(Records from a data source)
***

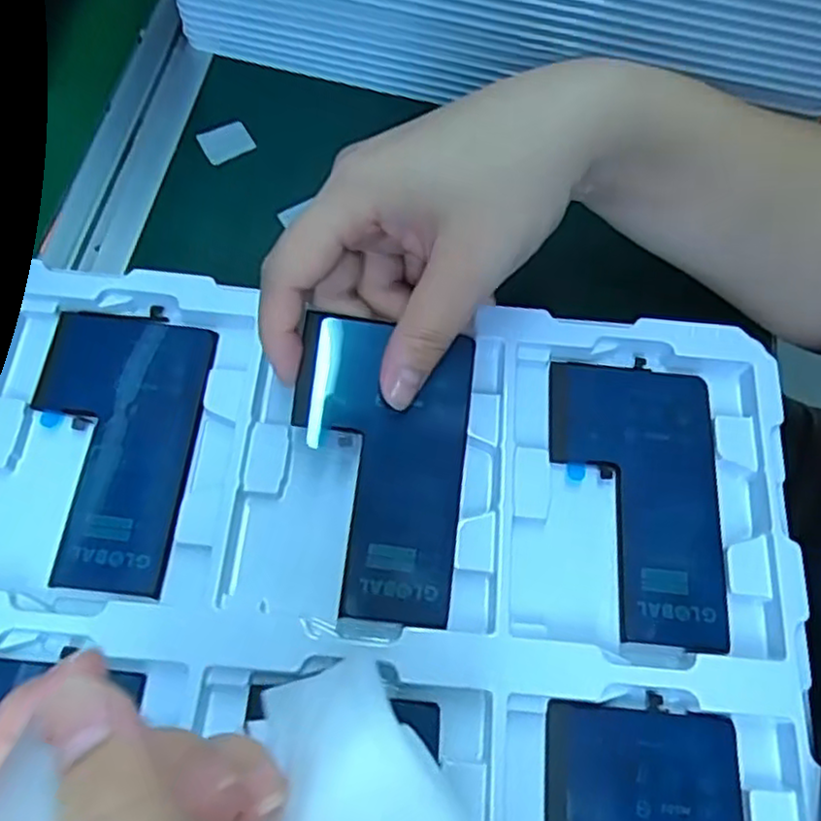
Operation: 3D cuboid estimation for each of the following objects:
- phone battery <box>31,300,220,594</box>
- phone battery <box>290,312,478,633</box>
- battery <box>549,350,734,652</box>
[{"bbox_3d":[-0.117,0.012,0.270,0.064,0.004,0.109,5,67,2],"label":"phone battery"},{"bbox_3d":[-0.012,0.021,0.256,0.064,0.007,0.105,7,80,-6],"label":"phone battery"},{"bbox_3d":[0.088,0.033,0.271,0.064,0.004,0.109,3,67,1],"label":"battery"}]

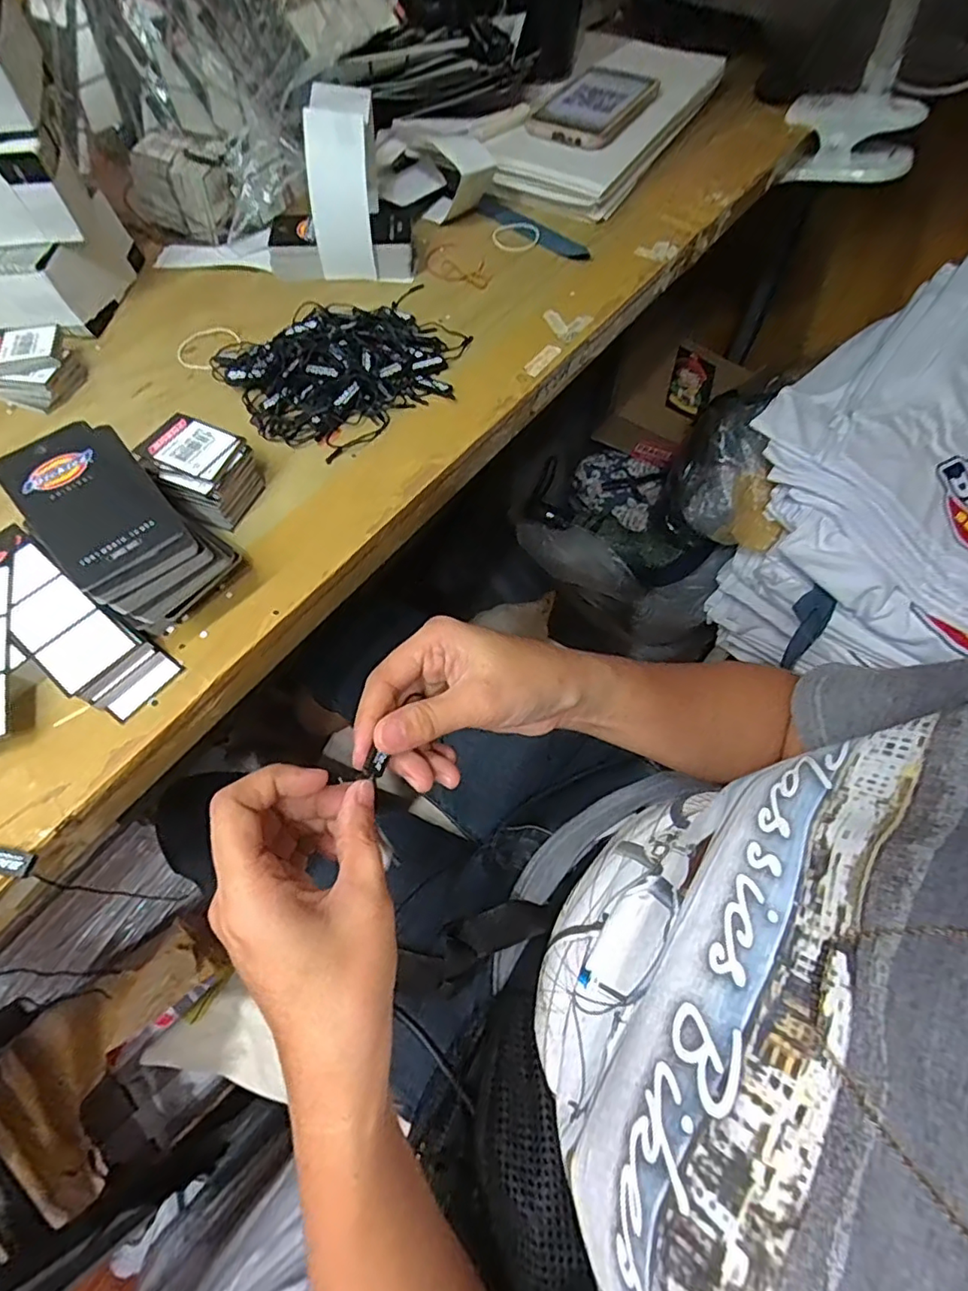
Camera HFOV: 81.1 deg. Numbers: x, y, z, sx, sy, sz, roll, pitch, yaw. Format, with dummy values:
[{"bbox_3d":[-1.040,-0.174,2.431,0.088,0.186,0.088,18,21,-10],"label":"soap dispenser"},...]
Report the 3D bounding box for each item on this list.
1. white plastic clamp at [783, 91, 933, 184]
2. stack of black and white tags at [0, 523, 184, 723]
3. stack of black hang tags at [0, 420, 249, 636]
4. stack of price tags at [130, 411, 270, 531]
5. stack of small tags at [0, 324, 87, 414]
[{"bbox_3d":[0.393,-0.546,0.608,0.135,0.067,0.057,7,62,2],"label":"white plastic clamp"},{"bbox_3d":[-0.216,-0.014,0.288,0.133,0.013,0.040,34,66,15],"label":"stack of black and white tags"},{"bbox_3d":[-0.190,-0.060,0.297,0.123,0.045,0.066,36,66,16],"label":"stack of black hang tags"},{"bbox_3d":[-0.164,-0.101,0.331,0.066,0.027,0.049,28,64,12],"label":"stack of price tags"},{"bbox_3d":[-0.305,-0.188,0.380,0.057,0.023,0.056,10,62,3],"label":"stack of small tags"}]

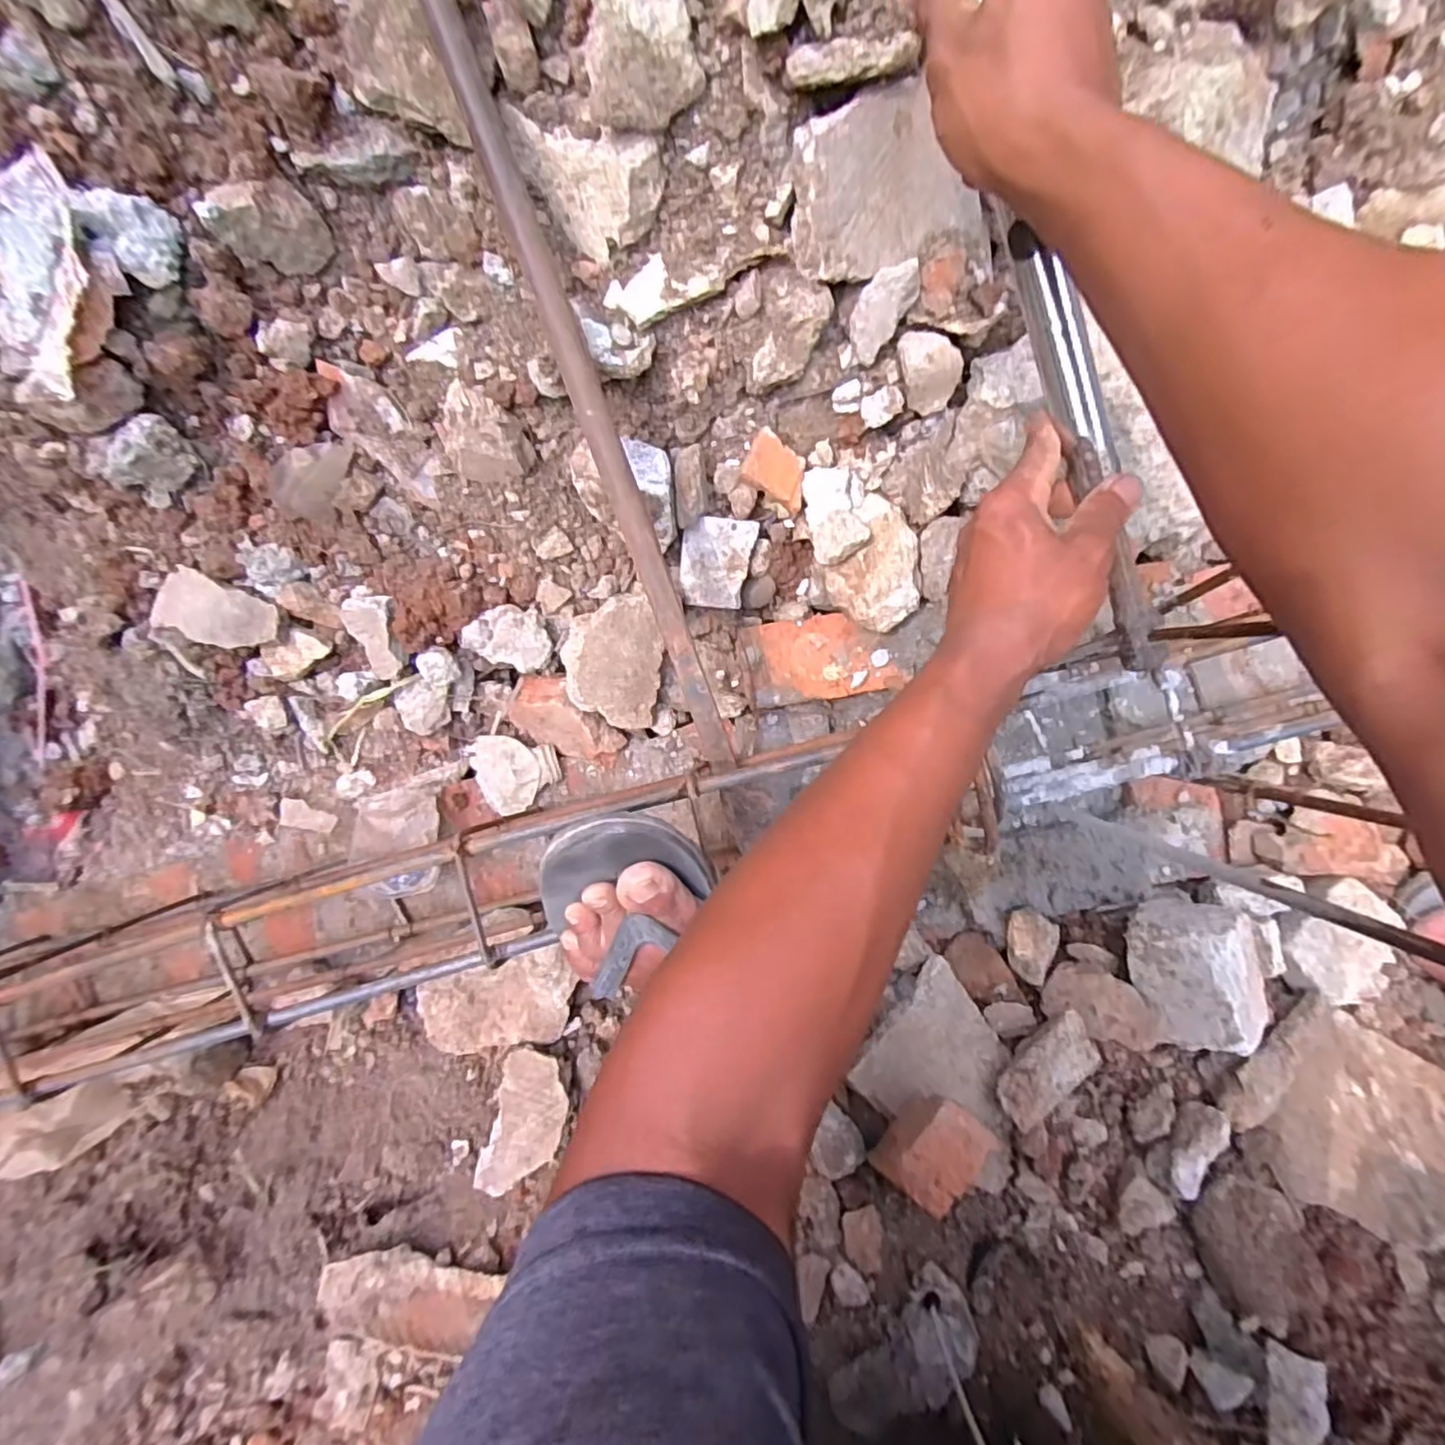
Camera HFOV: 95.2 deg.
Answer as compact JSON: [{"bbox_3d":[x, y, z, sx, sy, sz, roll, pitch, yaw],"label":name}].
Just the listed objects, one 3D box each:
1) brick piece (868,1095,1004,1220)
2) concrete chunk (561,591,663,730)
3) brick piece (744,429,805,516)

***

-- TASK REQUIREMENTS --
An exact copy of the records above is wanted, with the pictures omitted.

-- SOLUTION --
Operation: 3D cuboid estimation for each of the following objects:
- phone battery <box>31,300,220,594</box>
- phone battery <box>290,312,478,633</box>
- battery <box>549,350,734,652</box>
[{"bbox_3d":[-0.117,0.012,0.270,0.064,0.004,0.109,5,67,2],"label":"phone battery"},{"bbox_3d":[-0.012,0.021,0.256,0.064,0.007,0.105,7,80,-6],"label":"phone battery"},{"bbox_3d":[0.088,0.033,0.271,0.064,0.004,0.109,3,67,1],"label":"battery"}]

Camera HFOV: 81.1 deg. Numbers: x, y, z, sx, sy, sz, roll, pitch, yaw. Format, with dummy values:
[{"bbox_3d":[-1.040,-0.174,2.431,0.088,0.186,0.088,18,21,-10],"label":"soap dispenser"},...]
Report the 3D bounding box for each item on this list.
1. white plastic clamp at [783, 91, 933, 184]
2. stack of black and white tags at [0, 523, 184, 723]
3. stack of black hang tags at [0, 420, 249, 636]
4. stack of price tags at [130, 411, 270, 531]
5. stack of small tags at [0, 324, 87, 414]
[{"bbox_3d":[0.393,-0.546,0.608,0.135,0.067,0.057,7,62,2],"label":"white plastic clamp"},{"bbox_3d":[-0.216,-0.014,0.288,0.133,0.013,0.040,34,66,15],"label":"stack of black and white tags"},{"bbox_3d":[-0.190,-0.060,0.297,0.123,0.045,0.066,36,66,16],"label":"stack of black hang tags"},{"bbox_3d":[-0.164,-0.101,0.331,0.066,0.027,0.049,28,64,12],"label":"stack of price tags"},{"bbox_3d":[-0.305,-0.188,0.380,0.057,0.023,0.056,10,62,3],"label":"stack of small tags"}]

Camera HFOV: 95.2 deg.
Answer as compact JSON: [{"bbox_3d":[x, y, z, sx, sy, sz, roll, pitch, yaw],"label":name}].
Just the listed objects, one 3D box each:
1) brick piece (868,1095,1004,1220)
2) concrete chunk (561,591,663,730)
3) brick piece (744,429,805,516)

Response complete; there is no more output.